«Sea Watch 3» è un caso e merita un tribunale
sabato 29 giugno 2019

Il caso Sea Watch merita davvero un processo, un tribunale. Non tanto per dirimere una contesa fra la Capitana (della nave umanitaria) e il Capitano (della Lega), ma per ristabilire trasparenza, ordine e diritto in una vicenda che coinvolge la dignità di tutti e che viene giocata sulla pelle di poveri esseri umani. Vi è la legge italiana, vi sono i trattati e le convenzioni internazionali, vi sono i diritti umani universali stabiliti dall’ Onu e tanta giurisprudenza relativa.

Diritti e doveri che devono essere tenuti insieme e non strappati a seconda delle convenienze politiche e per mero consenso. Quando l’azione politica finisce prigioniera della ricerca del consenso senza preoccuparsi di promuovere giustizia e solidarietà perde la funzione per cui esiste, perde il senso, come ci ha ricordato l’arcivescovo di Torino Cesare Nosiglia. Si alimentano inoltre sospetti circa il ruolo e finalità delle ong, con accuse di favoreggiamento del traffico di esseri umani e di illeciti finanziamenti pur in assenza fino ad oggi di condanne giudiziarie.

Bene, si portino le prove in un’aula di giustizia o altrimenti si tratta di insinuazioni calunniose. Sarà un bene per tutti. In quell’aula a tavolo dei coinvolti ci saremmo tutti: la nave con i suoi responsabili, il nostro Paese con le sue leggi, l’Europa con l’ordinamento sottoscritto da tutti Paesi nella loro piana sovranità e anche noi cittadini per capire e assumere la consapevolezza dei nostri diritti e doveri inevitabilmente legati alle libertà e diritti di tutti gli esseri umani. Le libertà sono tutte solidali: «non se ne offende una senza offenderle tutte» diceva Filippo Turati.

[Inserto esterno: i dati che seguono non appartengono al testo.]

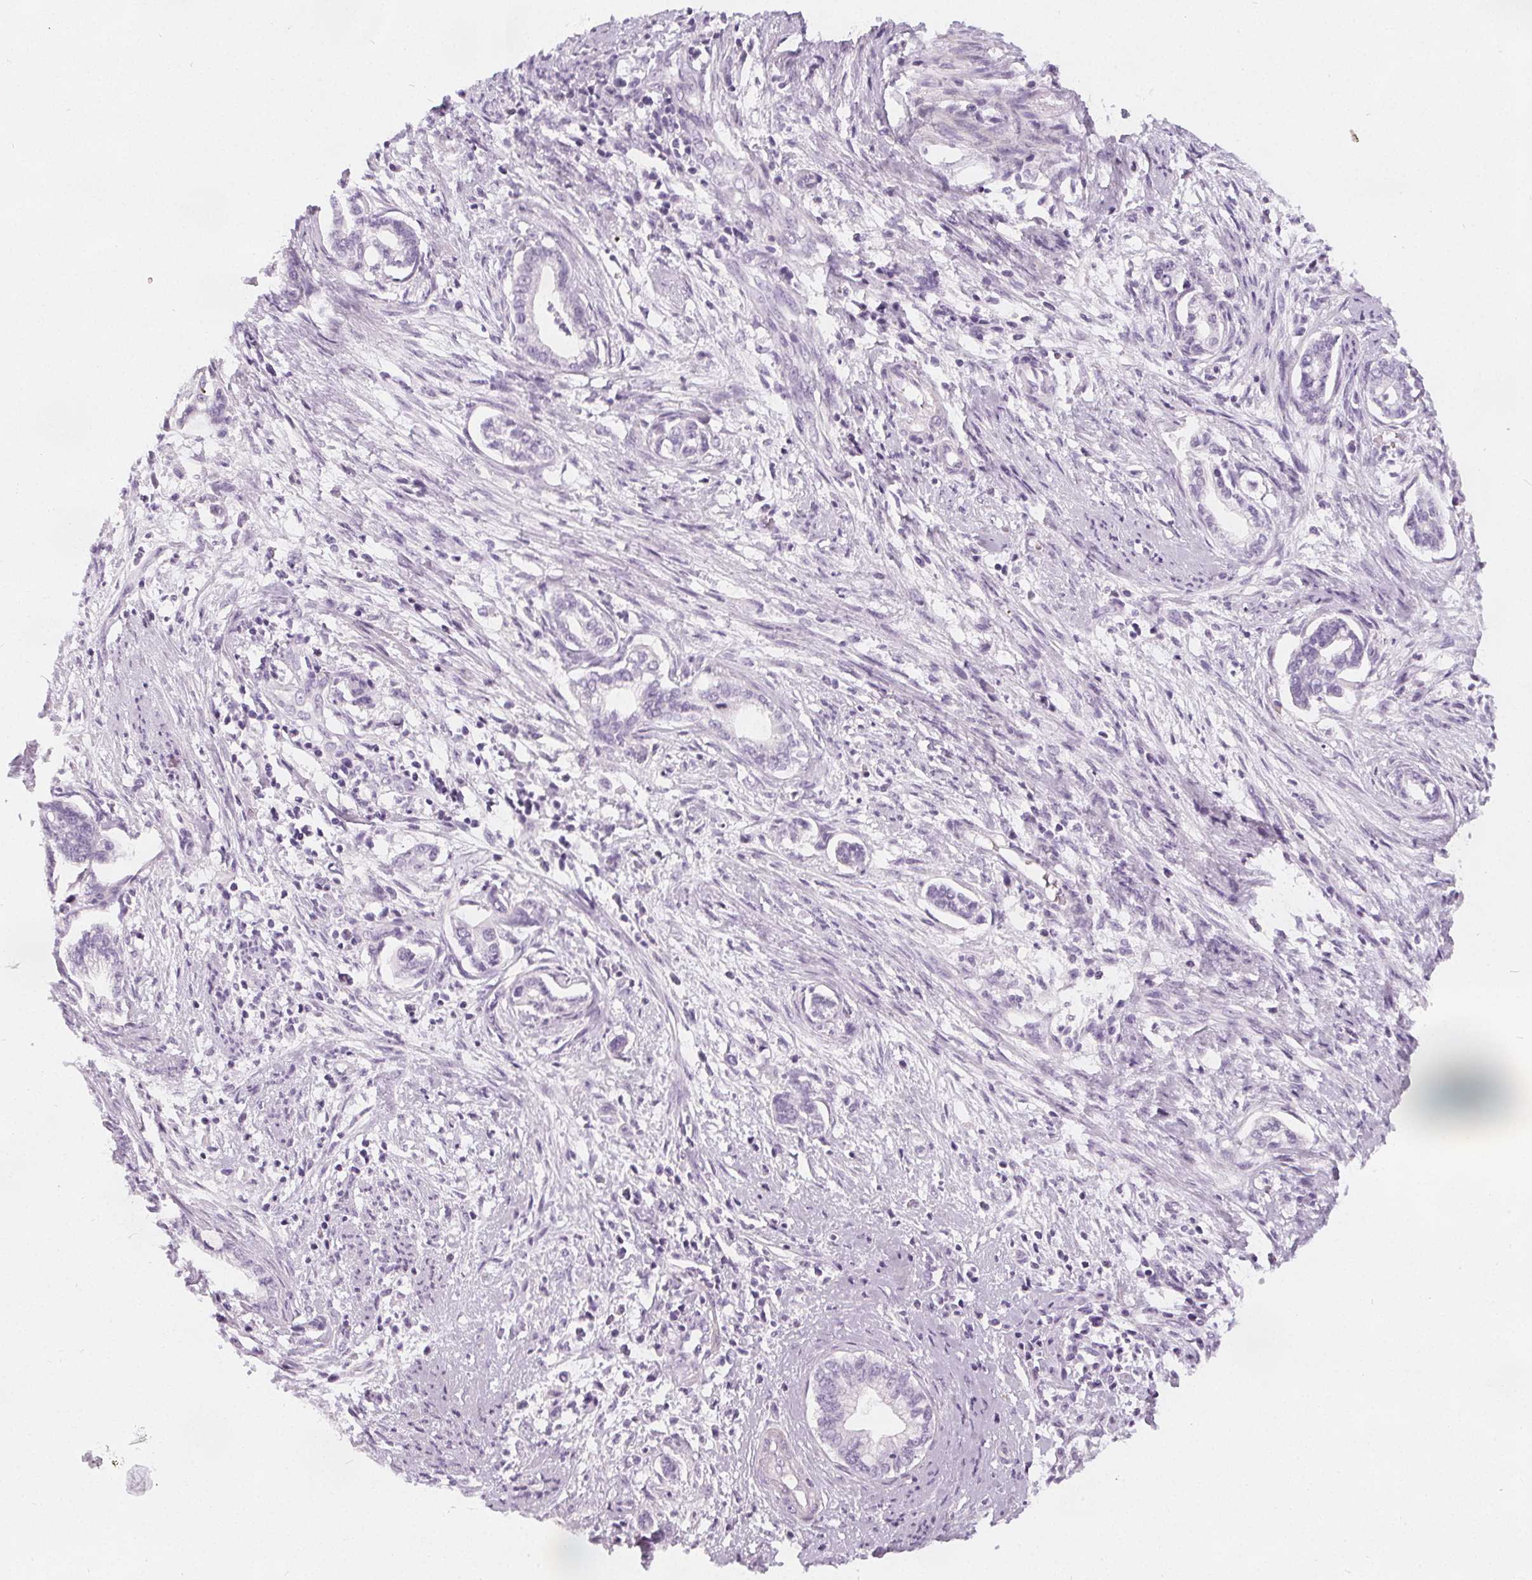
{"staining": {"intensity": "negative", "quantity": "none", "location": "none"}, "tissue": "cervical cancer", "cell_type": "Tumor cells", "image_type": "cancer", "snomed": [{"axis": "morphology", "description": "Adenocarcinoma, NOS"}, {"axis": "topography", "description": "Cervix"}], "caption": "Immunohistochemical staining of human cervical cancer shows no significant expression in tumor cells.", "gene": "SLC5A12", "patient": {"sex": "female", "age": 62}}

Nella storia delle nazioni vi sono momenti i cui i Tribunali sono necessari per ristabilire il nesso tra le leggi e i loro criteri ispiratori, tra le regole, i vari diritti-doveri afferenti, i valori civili e morali che le devono ispirare. Un simile processo ristabilirebbe il diritto, che altro non è che uno degli strumenti al servizio la persona umana. Non c è distacco tra l’uno e l’altro, ma identità; come ben argomenta Antonio Rosmini, non la persona ha diritto, ma la persona è diritto. Se è vero che siamo nell’epoca storica che dichiara come diritto la dignità di ogni creatura, non dobbiamo fare passi indietro ma avanzare ancora.

L’Europa culla del diritto con una ricchezza senza precedenti nella storia non può essere prigioniera della paura. La questione interpella l’etica prima ancora della legge e della politica. E alla radice vi è la rivelazione del cristianesimo circa la uguale natura umana degli uomini chiamati alla irrevocabile fratellanza. Un principio esistenziale essenziale che non possiamo lasciare alla corruzione del mercato politico e del potere. Il diritto di tutti all’esistenza di tutti e il diritto di tutti alla giusta e possibile felicità su questa Terra non possono essere liquidati coi pochi caratteri di un tweet. La vita è più grande e questo caso merita un tribunale per migliorare la storia e salvarci tutti.